■ What you will do
From the entries provided below, copy each line that contains the word "Some".
[Opening Given data section]
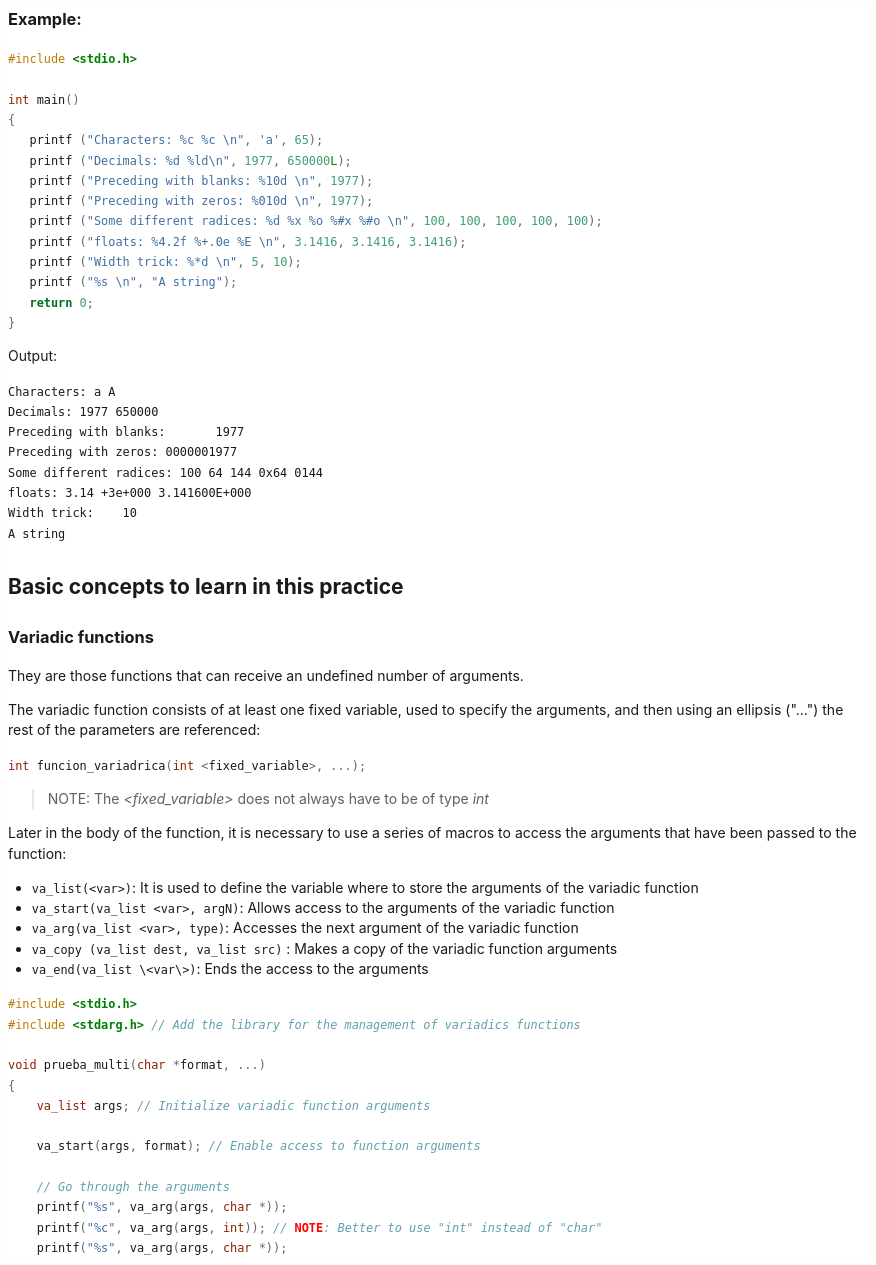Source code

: </table>

### Example:
```c
#include <stdio.h>

int main()
{
   printf ("Characters: %c %c \n", 'a', 65);
   printf ("Decimals: %d %ld\n", 1977, 650000L);
   printf ("Preceding with blanks: %10d \n", 1977);
   printf ("Preceding with zeros: %010d \n", 1977);
   printf ("Some different radices: %d %x %o %#x %#o \n", 100, 100, 100, 100, 100);
   printf ("floats: %4.2f %+.0e %E \n", 3.1416, 3.1416, 3.1416);
   printf ("Width trick: %*d \n", 5, 10);
   printf ("%s \n", "A string");
   return 0;
}
```
Output:
```bash
Characters: a A
Decimals: 1977 650000
Preceding with blanks:       1977
Preceding with zeros: 0000001977
Some different radices: 100 64 144 0x64 0144
floats: 3.14 +3e+000 3.141600E+000
Width trick:    10
A string
```

## Basic concepts to learn in this practice
### Variadic functions
They are those functions that can receive an undefined number of arguments.

The variadic function consists of at least one fixed variable, used to specify the arguments, and then using an ellipsis ("...") the rest of the parameters are referenced:
```c
int funcion_variadrica(int <fixed_variable>, ...);
```
>NOTE: The *<fixed_variable>* does not always have to be of type *int*

Later in the body of the function, it is necessary to use a series of macros to access the arguments that have been passed to the function:
  - `va_list(<var>)`: It is used to define the variable where to store the arguments of the variadic function
  - `va_start(va_list <var>, argN)`: Allows access to the arguments of the variadic function
  - `va_arg(va_list <var>, type)`: Accesses the next argument of the variadic function
  - `va_copy (va_list dest, va_list src)` : Makes a copy of the variadic function arguments
  - `va_end(va_list \<var\>)`: Ends the access to the arguments

```c
#include <stdio.h>
#include <stdarg.h> // Add the library for the management of variadics functions

void prueba_multi(char *format, ...)
{
	va_list args; // Initialize variadic function arguments

	va_start(args, format); // Enable access to function arguments

	// Go through the arguments
	printf("%s", va_arg(args, char *));
	printf("%c", va_arg(args, int)); // NOTE: Better to use "int" instead of "char"
	printf("%s", va_arg(args, char *));
```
[Closing Given data section]
■ Solution
   printf ("Some different radices: %d %x %o %#x %#o \n", 100, 100, 100, 100, 100);
Some different radices: 100 64 144 0x64 0144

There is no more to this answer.